The dual-track approach in IgAN and DKD not only reduces development risk but also positions SC0062 as a platform therapy for proteinuric kidney diseases. Analysts expect that future filings in the U.S. or Europe may follow, pending supportive global data and licensing partnerships.

How does SC0062 compare with existing endothelin receptor antagonists for chronic kidney disease?

SC0062 differentiates itself from other agents in the endothelin class through its high selectivity for the ETA receptor subtype. This design minimizes unintended activation or blockade of the ETB receptor, which plays a protective role in renal vasodilation and natriuresis. Traditional non-selective agents have shown efficacy but are often limited by side effects such as fluid overload and electrolyte imbalance.

Preclinical models demonstrated that SC0062 improved renal pathology scores in both acute and chronic injury settings. Phase 1 clinical trials confirmed tolerability and absence of fluid retention, a consistent finding that has now been reproduced in the DKD Phase 2 data. Analysts believe this selectivity advantage could allow SC0062 to move forward not only as a stand-alone therapy but also as part of multi-drug regimens aimed at slowing CKD progression.

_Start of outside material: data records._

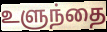
உளுந்தைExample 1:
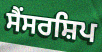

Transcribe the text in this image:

ਸੈਂਸਰਸ਼ਿਪ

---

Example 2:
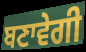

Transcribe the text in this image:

ਬਣਾਵੇਗੀ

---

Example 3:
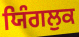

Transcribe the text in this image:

ਯਿੰਗਲੁਕ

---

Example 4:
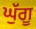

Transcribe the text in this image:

ਘੁੱਗੂ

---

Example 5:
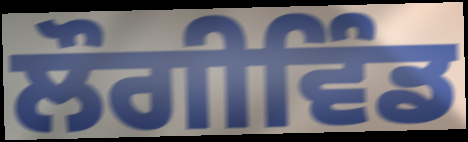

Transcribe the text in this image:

ਲੌਗੀਵਿੰਡ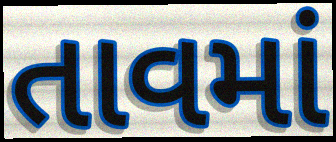
તાવમાં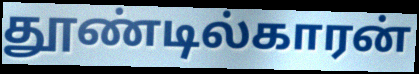
தூண்டில்காரன்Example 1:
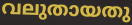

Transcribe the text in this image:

വലുതായതു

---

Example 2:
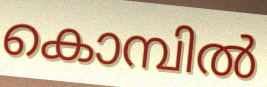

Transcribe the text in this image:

കൊമ്പിൽ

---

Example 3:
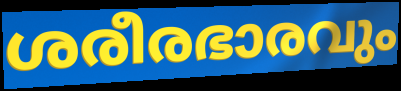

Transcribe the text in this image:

ശരീരഭാരവും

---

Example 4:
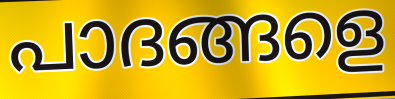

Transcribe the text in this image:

പാദങ്ങളെ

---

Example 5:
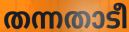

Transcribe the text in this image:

തന്നതാടീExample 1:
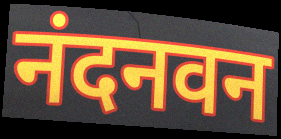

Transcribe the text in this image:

नंदनवन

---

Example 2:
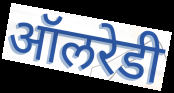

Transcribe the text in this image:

ऑलरेडी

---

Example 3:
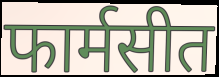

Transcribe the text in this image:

फार्मसीत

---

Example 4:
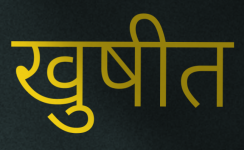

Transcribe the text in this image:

खुषीत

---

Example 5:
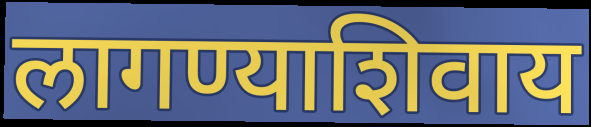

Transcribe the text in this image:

लागण्याशिवाय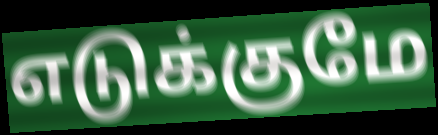
எடுக்குமேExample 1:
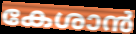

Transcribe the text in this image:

കേശാൻ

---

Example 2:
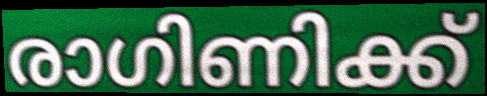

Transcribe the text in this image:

രാഗിണിക്ക്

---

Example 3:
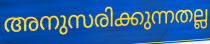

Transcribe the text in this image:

അനുസരിക്കുന്നതല്ല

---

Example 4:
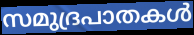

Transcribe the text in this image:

സമുദ്രപാതകൾ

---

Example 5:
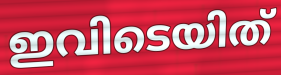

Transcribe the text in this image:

ഇവിടെയിത്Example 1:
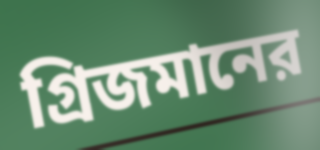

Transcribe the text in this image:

গ্রিজমানের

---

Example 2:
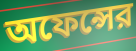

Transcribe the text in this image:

অফেন্সের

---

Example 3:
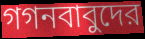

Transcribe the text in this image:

গগনবাবুদের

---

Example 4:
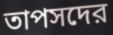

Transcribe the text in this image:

তাপসদের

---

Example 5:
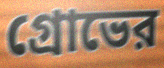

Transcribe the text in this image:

গ্রোভের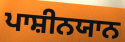
ਪਾਸ਼ੀਨਯਾਨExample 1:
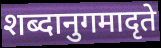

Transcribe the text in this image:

शब्दानुगमादृते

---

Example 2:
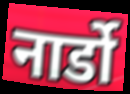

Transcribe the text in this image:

नार्डो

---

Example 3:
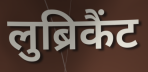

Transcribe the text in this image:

लुब्रिकैंट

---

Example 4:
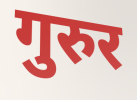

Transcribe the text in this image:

गुरुर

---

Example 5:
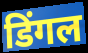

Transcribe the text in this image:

डिंगल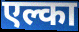
एल्काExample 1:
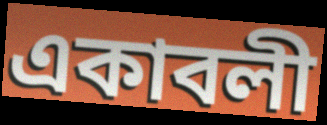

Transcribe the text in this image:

একাবলী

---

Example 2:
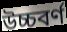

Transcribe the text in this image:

উচ্চবর্ণ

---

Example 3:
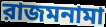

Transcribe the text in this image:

রাজমনামা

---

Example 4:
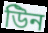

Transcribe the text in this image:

উিন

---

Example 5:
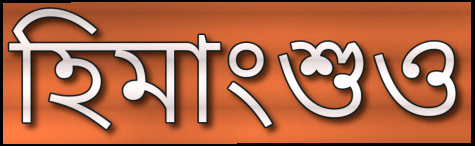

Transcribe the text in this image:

হিমাংশুও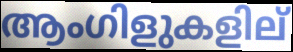
ആംഗിളുകളില്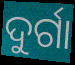
ଦୁର୍ଗା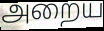
அறைய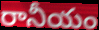
రానీయంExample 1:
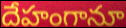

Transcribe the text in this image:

దేహంగానూ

Given that most current therapies target metabolic or hormonal pathways—such as glucose transport (SGLT2), mineralocorticoid signaling (MRAs), or incretin pathways (GLP-1)—SC0062’s mechanism could play a unique role in addressing glomerular and endothelial dysfunctions directly.

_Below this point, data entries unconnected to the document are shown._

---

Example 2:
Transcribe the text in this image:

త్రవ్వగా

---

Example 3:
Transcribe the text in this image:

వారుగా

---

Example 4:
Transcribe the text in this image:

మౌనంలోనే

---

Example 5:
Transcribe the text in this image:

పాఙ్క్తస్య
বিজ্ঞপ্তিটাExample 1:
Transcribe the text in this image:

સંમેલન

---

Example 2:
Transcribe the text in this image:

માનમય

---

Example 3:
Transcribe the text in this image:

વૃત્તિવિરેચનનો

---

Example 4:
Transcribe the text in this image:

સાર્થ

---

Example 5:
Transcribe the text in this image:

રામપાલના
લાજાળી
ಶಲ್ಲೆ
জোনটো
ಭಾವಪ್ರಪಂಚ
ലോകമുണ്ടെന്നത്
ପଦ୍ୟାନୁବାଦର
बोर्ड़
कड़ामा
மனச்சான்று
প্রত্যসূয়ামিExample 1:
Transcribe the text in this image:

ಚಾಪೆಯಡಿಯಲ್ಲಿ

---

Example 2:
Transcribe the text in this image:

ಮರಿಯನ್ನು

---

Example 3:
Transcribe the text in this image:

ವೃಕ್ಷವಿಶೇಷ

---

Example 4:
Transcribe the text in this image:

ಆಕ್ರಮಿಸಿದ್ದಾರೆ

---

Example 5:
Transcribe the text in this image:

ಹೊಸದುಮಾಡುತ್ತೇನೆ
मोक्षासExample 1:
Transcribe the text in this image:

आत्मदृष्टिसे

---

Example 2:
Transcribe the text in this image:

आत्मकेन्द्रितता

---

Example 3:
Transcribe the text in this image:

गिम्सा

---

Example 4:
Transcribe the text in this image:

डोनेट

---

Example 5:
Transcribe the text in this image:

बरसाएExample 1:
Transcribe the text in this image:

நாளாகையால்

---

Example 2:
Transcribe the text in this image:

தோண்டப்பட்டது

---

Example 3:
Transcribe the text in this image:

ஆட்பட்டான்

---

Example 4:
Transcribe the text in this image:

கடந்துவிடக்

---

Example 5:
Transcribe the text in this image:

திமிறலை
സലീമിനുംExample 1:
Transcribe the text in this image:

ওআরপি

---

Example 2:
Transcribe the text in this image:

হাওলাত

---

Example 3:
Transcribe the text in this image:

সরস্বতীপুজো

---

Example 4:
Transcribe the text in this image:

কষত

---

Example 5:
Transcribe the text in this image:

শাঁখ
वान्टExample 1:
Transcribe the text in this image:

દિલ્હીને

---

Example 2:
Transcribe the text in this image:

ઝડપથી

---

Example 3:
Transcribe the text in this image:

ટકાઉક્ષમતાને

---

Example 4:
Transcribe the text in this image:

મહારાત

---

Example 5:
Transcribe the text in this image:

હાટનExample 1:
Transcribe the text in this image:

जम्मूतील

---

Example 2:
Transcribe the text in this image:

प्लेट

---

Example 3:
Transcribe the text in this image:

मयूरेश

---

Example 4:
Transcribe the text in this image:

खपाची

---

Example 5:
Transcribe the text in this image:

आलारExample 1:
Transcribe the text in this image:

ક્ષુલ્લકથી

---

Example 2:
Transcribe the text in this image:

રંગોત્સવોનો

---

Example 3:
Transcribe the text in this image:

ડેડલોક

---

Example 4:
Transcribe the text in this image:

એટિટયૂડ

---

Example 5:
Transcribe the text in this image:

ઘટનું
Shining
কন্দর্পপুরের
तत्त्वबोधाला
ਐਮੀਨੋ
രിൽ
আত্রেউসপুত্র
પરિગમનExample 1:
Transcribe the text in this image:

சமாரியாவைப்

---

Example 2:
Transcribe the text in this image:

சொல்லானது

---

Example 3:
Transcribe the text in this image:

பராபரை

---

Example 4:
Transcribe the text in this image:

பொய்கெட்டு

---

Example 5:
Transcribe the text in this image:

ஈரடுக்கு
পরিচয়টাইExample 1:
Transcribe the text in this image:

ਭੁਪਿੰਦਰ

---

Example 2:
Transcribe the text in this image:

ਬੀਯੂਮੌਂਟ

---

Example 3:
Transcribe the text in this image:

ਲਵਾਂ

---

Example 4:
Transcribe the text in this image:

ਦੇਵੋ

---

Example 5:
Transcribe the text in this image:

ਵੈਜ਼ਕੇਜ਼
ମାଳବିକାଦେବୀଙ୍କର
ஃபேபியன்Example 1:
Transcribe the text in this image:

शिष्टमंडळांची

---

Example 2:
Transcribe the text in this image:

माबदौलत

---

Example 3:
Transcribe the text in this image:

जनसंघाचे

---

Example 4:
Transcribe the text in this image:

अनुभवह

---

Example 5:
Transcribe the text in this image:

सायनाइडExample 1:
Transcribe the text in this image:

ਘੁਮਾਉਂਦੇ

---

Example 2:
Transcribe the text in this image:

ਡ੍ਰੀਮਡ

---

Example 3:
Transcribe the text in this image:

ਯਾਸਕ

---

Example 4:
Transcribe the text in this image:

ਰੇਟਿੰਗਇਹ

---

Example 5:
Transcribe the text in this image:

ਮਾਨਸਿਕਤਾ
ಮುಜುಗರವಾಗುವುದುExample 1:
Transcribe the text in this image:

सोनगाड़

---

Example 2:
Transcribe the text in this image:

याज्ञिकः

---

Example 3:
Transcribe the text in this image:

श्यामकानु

What is BioCity Biopharma’s broader strategy and how does SC0062 fit into its pipeline?

BioCity Biopharma, established in 2017, is focused on developing highly differentiated therapeutics across oncology, autoimmune disorders, and renal diseases. The Chinese biotech firm has built a clinical pipeline with more than 10 novel drug candidates, spanning small molecules, monoclonal antibodies, bispecifics, and antibody-drug conjugates (ADCs).

SC0062 is currently the lead renal asset in the portfolio. In parallel, BioCity is advancing five core oncology assets, including first-in-class ADCs targeting CDH3 and GPC3, as well as DNA damage response inhibitors such as WEE1 and ATR compounds. A monoclonal antibody targeting TIM-3 is also in clinical development for immune-oncology applications.

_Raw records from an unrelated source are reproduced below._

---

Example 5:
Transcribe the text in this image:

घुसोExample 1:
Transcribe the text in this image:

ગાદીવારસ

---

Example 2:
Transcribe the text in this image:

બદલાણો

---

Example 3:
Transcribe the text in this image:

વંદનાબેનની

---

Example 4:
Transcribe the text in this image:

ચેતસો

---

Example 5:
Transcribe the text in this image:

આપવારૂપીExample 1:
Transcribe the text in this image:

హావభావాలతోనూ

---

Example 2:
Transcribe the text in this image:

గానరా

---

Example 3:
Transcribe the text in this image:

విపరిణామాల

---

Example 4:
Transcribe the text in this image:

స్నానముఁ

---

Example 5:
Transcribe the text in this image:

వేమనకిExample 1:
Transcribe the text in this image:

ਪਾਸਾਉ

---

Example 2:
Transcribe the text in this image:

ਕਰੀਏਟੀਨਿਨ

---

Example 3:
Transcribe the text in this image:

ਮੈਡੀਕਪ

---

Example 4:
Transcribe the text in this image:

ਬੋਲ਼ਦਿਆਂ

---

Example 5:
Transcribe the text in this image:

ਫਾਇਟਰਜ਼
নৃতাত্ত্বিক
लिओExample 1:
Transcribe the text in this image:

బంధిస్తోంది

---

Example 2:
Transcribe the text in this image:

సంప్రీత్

The dual BTD recognition for SC0062 not only accelerates its development but also demonstrates BioCity Biopharma’s capability to navigate China’s regulatory framework for complex chronic diseases. Investors are watching closely as the firm transitions from mid-stage development to potential registration pathways across its portfolio.

What is the market and regulatory outlook for SC0062 as a potential best-in-class therapy?

With the Phase 2 2-SUCCEED program achieving positive results and two Breakthrough Therapy Designations in hand, BioCity Biopharma has positioned SC0062 for accelerated development. Institutional sentiment suggests that the drug has strong potential to become a best-in-class treatment for both DKD and IgAN, particularly in the Asia-Pacific region.

Regulatory filings for SC0062 are expected to progress in China through 2026, with potential expansion into other key markets thereafter. Future clinical data from SUCCESS-01 and SUCCESS-02 will be critical in determining the commercial trajectory. If the results confirm Phase 2 trends, SC0062 could set a new benchmark in selective endothelin receptor antagonism.

While competition in the CKD therapeutic space is intensifying, SC0062’s unique mechanism, clean safety data, and dual BTDs are seen as significant assets by institutional investors. Analysts expect the asset to attract strategic partnership interest, particularly as the program moves toward multi-regional trials and eventual global registration.